Until it wasn’t. Bordain, whose heroin addiction is an element of his legend (in part because of how unapologetically he pursued it), had cleaned up his act by the end of the '80s. He stopped being just a talented fuckup, and that’s the story told by "Kitchen Confidential." But he remained, at heart, an addict, and "Roadrunner" captures how the constant travel (over 200 days a year) filled the hole in his soul. He was like the George Clooney character in "Up in the Air," living an untethered flyover existence patched together out of his search for the next high. He was no longer grounded. And when his family life collapsed again (even after his embrace of fatherhood), it was as if in the guise of saying "I can’t hack normality" (which carried an anti-bourgeois defensive cool edge) he was really saying, "I can’t hack life." He became an acerbic, intoxicated, new-sensation-seeking Nowhere Man.

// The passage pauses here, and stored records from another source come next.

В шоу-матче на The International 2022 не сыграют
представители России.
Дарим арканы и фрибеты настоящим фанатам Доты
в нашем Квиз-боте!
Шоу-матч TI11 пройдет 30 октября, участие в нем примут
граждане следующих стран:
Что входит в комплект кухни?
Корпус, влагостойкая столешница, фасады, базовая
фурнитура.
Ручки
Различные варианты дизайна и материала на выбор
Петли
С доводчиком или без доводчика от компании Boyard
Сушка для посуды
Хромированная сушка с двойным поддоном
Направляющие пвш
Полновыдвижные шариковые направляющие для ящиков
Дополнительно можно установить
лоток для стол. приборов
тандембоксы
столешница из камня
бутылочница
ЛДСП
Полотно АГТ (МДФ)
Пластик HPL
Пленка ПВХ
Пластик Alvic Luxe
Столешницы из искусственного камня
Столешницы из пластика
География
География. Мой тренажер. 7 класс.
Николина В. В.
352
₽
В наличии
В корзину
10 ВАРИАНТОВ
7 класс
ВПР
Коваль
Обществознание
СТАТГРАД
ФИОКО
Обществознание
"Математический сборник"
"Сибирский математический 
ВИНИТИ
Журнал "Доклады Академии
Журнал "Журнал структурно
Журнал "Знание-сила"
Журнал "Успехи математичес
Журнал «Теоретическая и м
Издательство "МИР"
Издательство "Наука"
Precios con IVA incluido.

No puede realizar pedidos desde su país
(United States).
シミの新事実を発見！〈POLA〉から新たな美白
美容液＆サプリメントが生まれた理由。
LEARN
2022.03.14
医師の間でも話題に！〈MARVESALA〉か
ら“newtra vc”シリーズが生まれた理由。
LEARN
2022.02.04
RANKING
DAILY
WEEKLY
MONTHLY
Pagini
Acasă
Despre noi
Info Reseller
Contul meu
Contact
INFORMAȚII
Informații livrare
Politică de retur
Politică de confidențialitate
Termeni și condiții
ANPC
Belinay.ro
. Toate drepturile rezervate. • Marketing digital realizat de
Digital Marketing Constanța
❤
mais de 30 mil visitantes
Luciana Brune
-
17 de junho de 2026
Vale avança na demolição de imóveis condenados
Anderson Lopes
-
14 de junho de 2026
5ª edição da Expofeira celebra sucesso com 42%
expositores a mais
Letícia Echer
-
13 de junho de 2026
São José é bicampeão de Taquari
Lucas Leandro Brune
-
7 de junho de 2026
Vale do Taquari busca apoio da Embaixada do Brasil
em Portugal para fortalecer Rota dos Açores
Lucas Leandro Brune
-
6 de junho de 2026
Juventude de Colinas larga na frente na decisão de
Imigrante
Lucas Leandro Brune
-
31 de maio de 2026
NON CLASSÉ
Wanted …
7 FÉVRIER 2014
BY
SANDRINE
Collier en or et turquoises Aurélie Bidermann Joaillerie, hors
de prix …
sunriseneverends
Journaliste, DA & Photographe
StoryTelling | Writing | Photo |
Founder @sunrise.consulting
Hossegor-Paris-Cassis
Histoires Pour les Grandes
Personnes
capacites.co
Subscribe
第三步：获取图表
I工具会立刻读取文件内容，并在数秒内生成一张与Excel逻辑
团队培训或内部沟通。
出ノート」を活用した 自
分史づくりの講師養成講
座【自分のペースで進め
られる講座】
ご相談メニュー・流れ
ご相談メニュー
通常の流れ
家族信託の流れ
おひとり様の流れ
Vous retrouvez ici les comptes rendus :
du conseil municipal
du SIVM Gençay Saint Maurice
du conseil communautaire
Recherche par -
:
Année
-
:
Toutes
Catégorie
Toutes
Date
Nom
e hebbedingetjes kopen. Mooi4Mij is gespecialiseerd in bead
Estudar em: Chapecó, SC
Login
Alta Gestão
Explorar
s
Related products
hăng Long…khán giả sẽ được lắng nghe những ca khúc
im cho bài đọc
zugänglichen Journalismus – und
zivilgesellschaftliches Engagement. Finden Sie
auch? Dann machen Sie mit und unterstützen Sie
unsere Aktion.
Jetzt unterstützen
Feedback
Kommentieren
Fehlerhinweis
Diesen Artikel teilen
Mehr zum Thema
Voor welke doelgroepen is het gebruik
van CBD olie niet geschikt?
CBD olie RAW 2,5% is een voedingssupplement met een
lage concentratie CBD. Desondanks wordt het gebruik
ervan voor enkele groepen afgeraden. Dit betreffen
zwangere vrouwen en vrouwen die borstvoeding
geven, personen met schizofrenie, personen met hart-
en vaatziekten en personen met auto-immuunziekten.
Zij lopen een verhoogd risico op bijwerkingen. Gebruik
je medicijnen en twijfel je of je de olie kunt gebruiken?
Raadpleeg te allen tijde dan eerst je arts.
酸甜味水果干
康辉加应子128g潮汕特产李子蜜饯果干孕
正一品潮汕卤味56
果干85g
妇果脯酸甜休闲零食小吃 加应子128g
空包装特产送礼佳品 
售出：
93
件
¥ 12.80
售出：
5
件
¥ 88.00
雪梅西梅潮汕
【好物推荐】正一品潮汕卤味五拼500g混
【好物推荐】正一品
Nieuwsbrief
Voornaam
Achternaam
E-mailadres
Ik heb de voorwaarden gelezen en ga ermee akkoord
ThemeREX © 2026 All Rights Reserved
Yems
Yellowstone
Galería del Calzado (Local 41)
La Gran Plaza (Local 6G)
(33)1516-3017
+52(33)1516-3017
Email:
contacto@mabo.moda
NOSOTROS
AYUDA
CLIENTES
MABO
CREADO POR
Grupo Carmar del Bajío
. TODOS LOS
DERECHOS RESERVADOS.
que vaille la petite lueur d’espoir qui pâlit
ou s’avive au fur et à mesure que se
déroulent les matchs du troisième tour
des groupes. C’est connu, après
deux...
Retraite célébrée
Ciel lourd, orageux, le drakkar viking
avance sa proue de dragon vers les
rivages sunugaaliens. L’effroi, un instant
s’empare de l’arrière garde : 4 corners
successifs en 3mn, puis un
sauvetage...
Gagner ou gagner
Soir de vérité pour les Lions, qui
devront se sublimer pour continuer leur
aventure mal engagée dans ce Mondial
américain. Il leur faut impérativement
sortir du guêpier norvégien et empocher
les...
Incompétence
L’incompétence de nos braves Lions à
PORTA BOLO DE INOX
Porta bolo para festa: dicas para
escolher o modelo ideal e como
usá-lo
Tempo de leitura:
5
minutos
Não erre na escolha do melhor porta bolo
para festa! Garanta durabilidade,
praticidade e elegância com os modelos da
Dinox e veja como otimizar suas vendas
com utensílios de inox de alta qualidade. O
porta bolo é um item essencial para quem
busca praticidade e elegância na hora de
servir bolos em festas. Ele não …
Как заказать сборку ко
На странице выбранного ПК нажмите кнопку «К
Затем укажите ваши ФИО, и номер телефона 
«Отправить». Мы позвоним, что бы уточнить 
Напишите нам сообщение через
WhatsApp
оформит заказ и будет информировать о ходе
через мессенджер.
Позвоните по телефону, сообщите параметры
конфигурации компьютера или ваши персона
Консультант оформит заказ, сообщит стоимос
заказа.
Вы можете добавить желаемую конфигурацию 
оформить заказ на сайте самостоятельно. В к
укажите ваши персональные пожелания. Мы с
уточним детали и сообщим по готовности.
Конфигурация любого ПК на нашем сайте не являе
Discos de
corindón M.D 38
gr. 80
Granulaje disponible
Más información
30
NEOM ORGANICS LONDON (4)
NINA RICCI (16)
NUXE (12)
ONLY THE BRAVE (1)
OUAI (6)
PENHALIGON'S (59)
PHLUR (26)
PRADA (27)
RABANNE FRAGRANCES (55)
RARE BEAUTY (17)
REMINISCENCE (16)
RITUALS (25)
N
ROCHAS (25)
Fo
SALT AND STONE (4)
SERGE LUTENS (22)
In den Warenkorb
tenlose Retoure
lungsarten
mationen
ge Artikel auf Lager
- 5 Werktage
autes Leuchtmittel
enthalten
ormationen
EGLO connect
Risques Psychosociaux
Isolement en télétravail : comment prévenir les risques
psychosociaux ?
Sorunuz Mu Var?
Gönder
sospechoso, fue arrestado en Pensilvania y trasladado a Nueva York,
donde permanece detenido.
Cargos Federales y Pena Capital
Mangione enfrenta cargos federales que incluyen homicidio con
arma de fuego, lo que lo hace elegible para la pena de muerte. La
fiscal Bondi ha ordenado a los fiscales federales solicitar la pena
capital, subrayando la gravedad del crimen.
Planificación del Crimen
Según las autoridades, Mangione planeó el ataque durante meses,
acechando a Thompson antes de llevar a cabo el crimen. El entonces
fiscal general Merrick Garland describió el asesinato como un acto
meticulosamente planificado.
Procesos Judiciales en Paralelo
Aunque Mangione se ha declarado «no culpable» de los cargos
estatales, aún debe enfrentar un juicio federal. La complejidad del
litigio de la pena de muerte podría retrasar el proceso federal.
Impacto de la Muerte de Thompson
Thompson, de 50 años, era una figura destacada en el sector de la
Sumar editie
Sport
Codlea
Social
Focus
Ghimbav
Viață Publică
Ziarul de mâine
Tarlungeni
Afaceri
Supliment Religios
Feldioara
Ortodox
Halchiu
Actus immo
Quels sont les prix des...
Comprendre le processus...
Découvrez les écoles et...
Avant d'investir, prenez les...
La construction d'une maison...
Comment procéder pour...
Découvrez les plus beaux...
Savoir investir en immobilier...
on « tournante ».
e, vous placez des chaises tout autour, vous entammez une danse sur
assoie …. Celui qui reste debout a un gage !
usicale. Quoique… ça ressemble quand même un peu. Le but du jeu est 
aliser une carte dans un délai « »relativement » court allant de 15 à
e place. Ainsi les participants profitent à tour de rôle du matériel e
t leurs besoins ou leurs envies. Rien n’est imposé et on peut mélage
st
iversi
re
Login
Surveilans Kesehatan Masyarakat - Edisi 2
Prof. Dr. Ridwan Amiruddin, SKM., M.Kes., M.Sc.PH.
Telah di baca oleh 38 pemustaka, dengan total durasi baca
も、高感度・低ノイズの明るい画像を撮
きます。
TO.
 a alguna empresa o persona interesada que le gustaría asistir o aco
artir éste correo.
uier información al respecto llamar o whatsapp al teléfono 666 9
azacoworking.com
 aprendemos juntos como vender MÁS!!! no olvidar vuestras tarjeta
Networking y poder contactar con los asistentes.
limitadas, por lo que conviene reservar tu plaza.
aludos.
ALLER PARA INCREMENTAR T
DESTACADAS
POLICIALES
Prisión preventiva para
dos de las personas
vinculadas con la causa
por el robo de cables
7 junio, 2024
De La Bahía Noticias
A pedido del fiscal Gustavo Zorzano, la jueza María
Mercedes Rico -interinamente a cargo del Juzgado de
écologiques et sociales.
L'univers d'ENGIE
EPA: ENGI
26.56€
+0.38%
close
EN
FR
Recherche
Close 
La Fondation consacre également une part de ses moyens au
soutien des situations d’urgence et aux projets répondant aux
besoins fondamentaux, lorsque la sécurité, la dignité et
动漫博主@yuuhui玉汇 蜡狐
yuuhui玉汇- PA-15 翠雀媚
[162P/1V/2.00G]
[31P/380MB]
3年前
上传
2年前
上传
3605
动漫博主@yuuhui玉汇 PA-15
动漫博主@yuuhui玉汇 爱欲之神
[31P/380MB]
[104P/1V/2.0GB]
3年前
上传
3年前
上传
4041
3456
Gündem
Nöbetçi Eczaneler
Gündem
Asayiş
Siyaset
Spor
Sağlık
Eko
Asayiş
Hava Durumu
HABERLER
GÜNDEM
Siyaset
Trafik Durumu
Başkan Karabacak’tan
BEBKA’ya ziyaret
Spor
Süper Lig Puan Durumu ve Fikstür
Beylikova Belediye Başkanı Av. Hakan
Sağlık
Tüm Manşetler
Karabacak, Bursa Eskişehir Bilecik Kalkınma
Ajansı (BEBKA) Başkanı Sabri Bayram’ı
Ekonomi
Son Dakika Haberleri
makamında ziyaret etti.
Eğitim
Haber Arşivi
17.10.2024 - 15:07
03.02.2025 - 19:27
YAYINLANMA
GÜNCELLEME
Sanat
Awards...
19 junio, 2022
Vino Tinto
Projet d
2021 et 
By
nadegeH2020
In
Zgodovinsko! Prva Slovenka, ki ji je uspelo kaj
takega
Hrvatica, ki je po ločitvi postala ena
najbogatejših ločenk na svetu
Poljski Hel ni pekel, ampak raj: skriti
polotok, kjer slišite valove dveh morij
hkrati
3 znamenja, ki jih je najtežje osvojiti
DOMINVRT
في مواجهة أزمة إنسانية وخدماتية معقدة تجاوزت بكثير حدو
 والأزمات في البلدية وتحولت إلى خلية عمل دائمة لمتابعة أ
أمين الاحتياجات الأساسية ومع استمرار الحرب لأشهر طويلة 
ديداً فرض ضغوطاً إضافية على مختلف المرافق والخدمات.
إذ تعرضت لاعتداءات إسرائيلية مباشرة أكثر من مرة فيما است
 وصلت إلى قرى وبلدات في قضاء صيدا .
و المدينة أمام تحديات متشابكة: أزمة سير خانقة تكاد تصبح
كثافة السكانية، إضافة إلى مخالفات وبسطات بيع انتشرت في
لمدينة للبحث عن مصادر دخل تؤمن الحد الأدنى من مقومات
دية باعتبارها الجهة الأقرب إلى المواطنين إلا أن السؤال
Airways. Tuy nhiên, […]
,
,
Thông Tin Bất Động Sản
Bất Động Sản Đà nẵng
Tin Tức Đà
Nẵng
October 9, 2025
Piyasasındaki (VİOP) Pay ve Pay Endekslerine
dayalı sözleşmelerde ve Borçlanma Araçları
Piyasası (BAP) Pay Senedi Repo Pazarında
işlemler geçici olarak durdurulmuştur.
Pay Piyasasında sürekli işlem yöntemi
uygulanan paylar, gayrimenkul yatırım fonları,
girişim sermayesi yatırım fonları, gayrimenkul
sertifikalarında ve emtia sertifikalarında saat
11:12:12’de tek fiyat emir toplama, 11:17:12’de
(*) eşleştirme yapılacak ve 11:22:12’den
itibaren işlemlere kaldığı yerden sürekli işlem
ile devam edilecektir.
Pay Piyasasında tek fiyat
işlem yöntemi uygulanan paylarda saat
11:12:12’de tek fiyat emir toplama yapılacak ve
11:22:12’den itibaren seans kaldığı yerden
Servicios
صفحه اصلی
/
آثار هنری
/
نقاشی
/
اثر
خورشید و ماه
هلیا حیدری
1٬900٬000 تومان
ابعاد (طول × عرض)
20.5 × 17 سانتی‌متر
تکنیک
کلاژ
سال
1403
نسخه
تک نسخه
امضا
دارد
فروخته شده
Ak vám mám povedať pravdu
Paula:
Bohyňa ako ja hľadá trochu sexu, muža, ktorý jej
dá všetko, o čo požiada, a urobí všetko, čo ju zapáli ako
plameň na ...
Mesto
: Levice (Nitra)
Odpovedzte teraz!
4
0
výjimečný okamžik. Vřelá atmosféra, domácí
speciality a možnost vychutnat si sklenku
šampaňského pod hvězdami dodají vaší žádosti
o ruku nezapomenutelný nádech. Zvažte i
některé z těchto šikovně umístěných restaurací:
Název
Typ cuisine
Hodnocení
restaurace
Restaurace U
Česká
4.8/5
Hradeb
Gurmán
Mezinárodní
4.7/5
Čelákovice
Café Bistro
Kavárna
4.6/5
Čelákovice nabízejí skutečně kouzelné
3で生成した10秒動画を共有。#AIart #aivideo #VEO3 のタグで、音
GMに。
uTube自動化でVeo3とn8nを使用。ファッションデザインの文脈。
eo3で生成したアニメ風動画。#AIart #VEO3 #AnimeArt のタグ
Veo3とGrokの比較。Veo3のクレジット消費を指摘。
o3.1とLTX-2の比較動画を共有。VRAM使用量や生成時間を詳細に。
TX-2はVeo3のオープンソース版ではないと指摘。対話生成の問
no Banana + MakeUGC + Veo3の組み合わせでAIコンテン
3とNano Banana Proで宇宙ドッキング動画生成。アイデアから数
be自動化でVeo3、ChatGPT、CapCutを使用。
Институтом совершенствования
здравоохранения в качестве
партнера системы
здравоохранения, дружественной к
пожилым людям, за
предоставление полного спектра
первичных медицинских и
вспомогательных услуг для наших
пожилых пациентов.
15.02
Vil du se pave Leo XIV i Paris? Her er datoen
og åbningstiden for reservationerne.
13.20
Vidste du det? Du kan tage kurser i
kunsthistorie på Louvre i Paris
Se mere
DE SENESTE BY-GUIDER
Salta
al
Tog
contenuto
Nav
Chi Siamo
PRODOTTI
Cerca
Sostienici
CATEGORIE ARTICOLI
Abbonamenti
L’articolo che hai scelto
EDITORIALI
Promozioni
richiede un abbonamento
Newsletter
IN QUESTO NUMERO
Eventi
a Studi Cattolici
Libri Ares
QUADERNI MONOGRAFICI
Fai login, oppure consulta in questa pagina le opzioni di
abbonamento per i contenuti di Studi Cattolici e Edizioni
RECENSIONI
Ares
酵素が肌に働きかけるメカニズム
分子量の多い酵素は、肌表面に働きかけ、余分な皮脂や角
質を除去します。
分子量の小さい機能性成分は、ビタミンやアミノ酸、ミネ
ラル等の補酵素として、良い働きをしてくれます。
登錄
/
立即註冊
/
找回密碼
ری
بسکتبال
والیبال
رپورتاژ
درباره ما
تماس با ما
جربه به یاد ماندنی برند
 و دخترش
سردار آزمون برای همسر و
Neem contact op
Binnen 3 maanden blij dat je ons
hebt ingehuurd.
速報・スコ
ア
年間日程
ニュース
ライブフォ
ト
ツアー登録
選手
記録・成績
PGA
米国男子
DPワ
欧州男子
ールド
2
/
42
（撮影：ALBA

"Roadrunner" is full of good stories — from Bourdain’s chef pals, like Eric Ripert and David Chang, from the producers and the loyal crew he shot his shows with, and from musician friends like Iggy Pop, John Lurie, Josh Homme, and Alison Mosshart. What emerges is that Bourdain, though he commanded the room and always looked like the star he was (he could hardly walk a New York block without being approached by someone wanting a moment), was also a a "big nerd" whose insecurity was a projection of his judgmental nature: He gazed at the world with scalding eyes, and expected it to scald him back. He was a perfectionist, a junkie hedonist, a creature of strong attitude but weak identity.
In "Roadrunner," the ultimate why eludes us. How could a man so beloved, who gave so much pleasure, whose life was so much about pleasure not find his way out of the darkness? To ask that question is to be haunted by it. Yet Bourdain, without resolving it, says something early on that is very zen and very Anthony Bourdain. "I realized," he says, "that one thing led directly to the other. Had I not taken a dead-end dishwashing job, I would not have become a cook. Had I not become a cook, I would never have become a chef. Had I not become a chef, I never would have been able to fuck up so spectacularly. Had I not known what it was like to really fuck up, that obnoxious but wildly successful memoir I wrote wouldn’t have been half as interesting." And had it not been half as interesting, he wouldn’t have become so addicted to tasting the far ends of the earth that he melted down his sense of self. Bourdain’s death was a tragedy, but "Roadrunner" suggests it was a tragedy with a touch of destiny.